Opinion

Bart Aerts

« Nous ne voulons pas nous contenter d’aborder l’aspect sportif du Mondial »

Par Bart Aerts, rédacteur en chef de Sport/Foot Magazine

Il y a dix ans, une équipe belge pétrie de jeunes talents écartait la sélection néerlandaise avec ses valeurs sûres, Robben, Sneijder, Van der Vaart. Dix années après cette victoire, la génération dorée se prépare à livrer sa dernière danse au Qatar. Ce succès face aux Bataves le 15 août 2012 a constitué un moment charnière pour le foot belge. Entre-temps, on a l’impression que l’apparition de la génération dorée remonte à une éternité: Kevin De Bruyne jouait encore pour le Werder Brême, et Thibaut Courtois venait de boucler sa première saison à l’Atlético de Madrid.

Le sort des nombreux travailleurs étrangers du Qatar est toujours aussi sombre.

À la Coupe du monde, il faudra que le meilleur gardien et le meilleur milieu du monde soient au sommet de leur forme pour que la Belgique ait une chance de briller. Et cette dernière danse devrait aussi être l’ultime chorégraphie de Roberto Martínez. Le résultat final des Diables dans ce tournoi déterminera la place qu’il occupera dans le livre d’histoire du football belge. Ce résultat aura aussi une incidence sur son avenir. On ne tiendra plus compte de tout ce qu’il a réussi dans le passé avec les Diables. On pense ici au slogan de Tomorrowland, qui a inspiré la nouvelle tenue des Diables pour leurs matches en déplacement: Yesterday is history, Today is a gift and Tomorrow is a mystery. Bien dit!

Autre mystère qui fait l’actualité, sur un autre plan: la situation du pays hôte du Mondial. Les communications officielles des autorités locales font état de trois malheureux décès sur les chantiers des stades. Alors que les médias du monde entier ont démontré que la réalité était méchamment plus cynique.
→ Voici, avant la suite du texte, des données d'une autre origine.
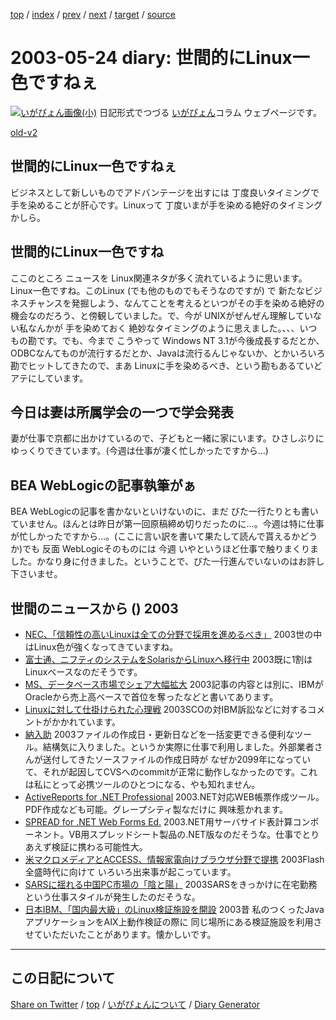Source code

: [top](https://igapyon.github.io/diary/) 
 / [index](https://igapyon.github.io/diary/2003/index.html) 
 / [prev](https://igapyon.github.io/diary/2003/ig030523.html) 
 / [next](https://igapyon.github.io/diary/2003/ig030528.html) 
 / [target](https://igapyon.github.io/diary/2003/ig030524.html) 
 / [source](https://github.com/igapyon/diary/blob/gh-pages/2003/ig030524.html.src.md) 

2003-05-24 diary: 世間的にLinux一色ですねぇ
=====================================================================================================
[![いがぴょん画像(小)](https://igapyon.github.io/diary/images/iga200306s.jpg "いがぴょん")](https://igapyon.github.io/diary/memo/memoigapyon.html) 日記形式でつづる [いがぴょん](https://igapyon.github.io/diary/memo/memoigapyon.html)コラム ウェブページです。

[old-v2](ig030524-orig.html)

## 世間的にLinux一色ですねぇ

ビジネスとして新しいものでアドバンテージを出すには 丁度良いタイミングで手を染めることが肝心です。Linuxって 丁度いまが手を染める絶好のタイミングかしら。


## 世間的にLinux一色ですね

ここのところ ニュースを Linux関連ネタが多く流れているように思います。Linux一色ですね。このLinux (でも他のものでもそうなのですが) で 新たなビジネスチャンスを発掘しよう、なんてことを考えるといつがその手を染める絶好の機会なのだろう、と傍観していました。で、今が
UNIXがぜんぜん理解していない私なんかが 手を染めておく 絶妙なタイミングのように思えました。、、、いつもの勘です。でも、今まで こうやって Windows NT 3.1が今後成長するだとか、ODBCなんてものが流行するだとか、Javaは流行るんじゃないか、とかいろいろ勘でヒットしてきたので、まあ Linuxに手を染めるべき、という勘もあるていどアテにしています。

## 今日は妻は所属学会の一つで学会発表

妻が仕事で京都に出かけているので、子どもと一緒に家にいます。ひさしぶりにゆっくりできています。(今週は仕事が凄く忙しかったですから…)

## BEA WebLogicの記事執筆がぁ

BEA WebLogicの記事を書かないといけないのに、まだ びた一行たりとも書いていません。ほんとは昨日が第一回原稿締め切りだったのに…。今週は特に仕事が忙しかったですから…。(ここに言い訳を書いて果たして読んで貰えるかどうか)でも 反面 WebLogicそのものには 今週 いやというほど仕事で触りまくりました。かなり身に付きました。ということで、びた一行進んでいないのはお許し下さいませ。

## 世間のニュースから () 2003

* [NEC、「信頼性の高いLinuxは全ての分野で採用を進めるべき」](http://japan.cnet.com/news/ent/story/0,2000047623,20054523,00.htm)  2003世の中はLinux色が強くなってきていますね。
* [富士通、ニフティのシステムをSolarisからLinuxへ移行中](http://japan.cnet.com/news/ent/story/0,2000047623,20054522,00.htm)  2003既に1割はLinuxベースなのだそうです。
* [MS、データベース市場でシェア大幅拡大](http://www.zdnet.co.jp/news/0305/22/nebt_09.html)  2003記事の内容とは別に、IBMがOracleから売上高ベースで首位を奪ったなどと書いてあります。
* [Linuxに対して仕掛けられた心理戦](http://japan.cnet.com/news/pers/story/0,2000047682,20054524,00.htm)  2003SCOの対IBM訴訟などに対するコメントがかかれています。
* [納入助](http://www.vector.jp/soft/win95/util/se233359.html)  2003ファイルの作成日・更新日などを一括変更できる便利なツール。結構気に入りました。というか実際に仕事で利用しました。外部業者さんが送付してきたソースファイルの作成日時が なぜか2099年になっていて、それが起因してCVSへのcommitが正常に動作しなかったのです。これは私にとって必携ツールのひとつになる、やも知れません。
* [ActiveReports for .NET Professional](http://www.grapecity.com/japan/support/database/P7_212.htm)  2003.NET対応WEB帳票作成ツール。PDF作成なども可能。グレープシティ製なだけに 興味惹かれます。
* [SPREAD for .NET Web Forms Ed.](http://www.grapecity.com/japan/support/database/P7_224.htm)  2003.NET用サーバサイド表計算コンポーネント。VB用スプレッドシート製品の.NET版なのだそうな。仕事でとりあえず検証に携わる可能性大。
* [米マクロメディアとACCESS、情報家電向けブラウザ分野で提携](http://japan.cnet.com/news/ent/story/0,2000047623,20054551,00.htm)  2003Flash全盛時代に向けて いろいろ出来事が起こっています。
* [SARSに揺れる中国PC市場の「陰と陽」](http://japan.cnet.com/news/tech/story/0,2000047674,20054558,00.htm)  2003SARSをきっかけに在宅勤務という仕事スタイルが発生したのだそうな。
* [日本IBM、「国内最大級」のLinux検証施設を開設](http://japan.cnet.com/news/ent/story/0,2000047623,20054553,00.htm)  2003昔 私のつくったJavaアプリケーションをAIX上動作検証の際に 同じ場所にある検証施設を利用させていただいたことがあります。懐かしいです。

----------------------------------------------------------------------------------------------------

## この日記について

[Share on Twitter](https://twitter.com/intent/tweet?hashtags=igapyon%2Cdiary%2C%E3%81%84%E3%81%8C%E3%81%B4%E3%82%87%E3%82%93&text=%E4%B8%96%E9%96%93%E7%9A%84%E3%81%ABLinux%E4%B8%80%E8%89%B2%E3%81%A7%E3%81%99%E3%81%AD%E3%81%87&url=https%3A%2F%2Figapyon.github.io%2Fdiary%2F2003%2Fig030524.html) / [top](https://igapyon.github.io/diary/) / [いがぴょんについて](https://igapyon.github.io/diary/memo/memoigapyon.html) / [Diary Generator](https://github.com/igapyon/igapyonv3)
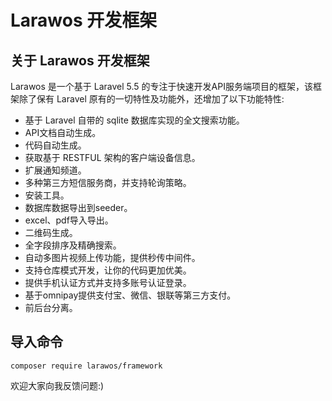 # Larawos 开发框架

## 关于 Larawos 开发框架

Larawos 是一个基于 Laravel 5.5 的专注于快速开发API服务端项目的框架，该框架除了保有 Laravel 原有的一切特性及功能外，还增加了以下功能特性:

- 基于 Laravel 自带的 sqlite 数据库实现的全文搜索功能。
- API文档自动生成。
- 代码自动生成。
- 获取基于 RESTFUL 架构的客户端设备信息。
- 扩展通知频道。
- 多种第三方短信服务商，并支持轮询策略。
- 安装工具。
- 数据库数据导出到seeder。
- excel、pdf导入导出。
- 二维码生成。
- 全字段排序及精确搜索。
- 自动多图片视频上传功能，提供秒传中间件。
- 支持仓库模式开发，让你的代码更加优美。
- 提供手机认证方式并支持多账号认证登录。
- 基于omnipay提供支付宝、微信、银联等第三方支付。
- 前后台分离。

## 导入命令

`composer require larawos/framework`

欢迎大家向我反馈问题:)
«Nous n’avons jamais reçu le moindre signe de compassion après la mort de mon mari»: le témoignage déchirant de Nirmala Pakhrin a fait le tour du monde. Son mari, Rup Chandra Rumba, 27 ans, provenait du Népal et a participé à la construction d’un stade du Mondial. Il est décédé dans une minuscule piaule où on n’aurait jamais dû entasser des hommes. Cause officielle de son décès: mort naturelle. Bizarre dans le cas d’un jeune homme qui avait passé un examen médical au terme duquel il avait été déclaré «en parfaite santé», avant de commencer à travailler sur un chantier où il faisait une chaleur suffocante.

Plusieurs mois après son décès, sa veuve a reçu un courrier signé par Hassan Al Thawadi, membre du comité d’organisation de la Coupe du monde. Il expliquait qu’elle n’avait pas droit à une compensation financière vu que son mari était au Qatar depuis moins d’un an.

L’histoire tragique de Rup Chandra Rumba n’est pas un cas isolé. Dans ce magazine, vous découvrirez le récit de Sam Kunti, un journaliste belge qui s’est régulièrement rendu au Qatar depuis l’attribution controversée du tournoi. Il décrit le sort des nombreux ouvriers étrangers qui ont bossé sur les chantiers, c’est horrible. Leur situation s’est un peu améliorée sous la pression de la communauté internationale mais Kunti a constaté qu’à quelques mois du coup d’envoi, ces ouvriers continuaient à travailler et à vivre dans des conditions terribles.

La rédaction de Sport/Foot Magazine estime qu’il est crucial de mettre l’accent sur ces abus. Sam Kunti suivra le tournoi sur place pour nous et il s’intéressera de près à tout ça. Nous ne voulons pas nous contenter d’aborder l’aspect sportif du Mondial. Nous avons réalisé ce guide en y glissant toutes les informations utiles, mais nous tenions aussi à évoquer d’autres aspects, extra-sportifs. Sans tenir compte de la guerre de la communication orchestrée par les Qataris.

Cette campagne marketing fonctionne. On en a encore eu la preuve quand Roberto Martínez a lâché, lors du tirage: «On a l’impression que ce sera la meilleure Coupe du monde de l’histoire.» Pour savoir si c’est exact, sur le plan sportif, il faudra patienter. Sur le plan humain, pareil. Et on en revient au slogan de Tomorrowland: Tomorrow is a mystery.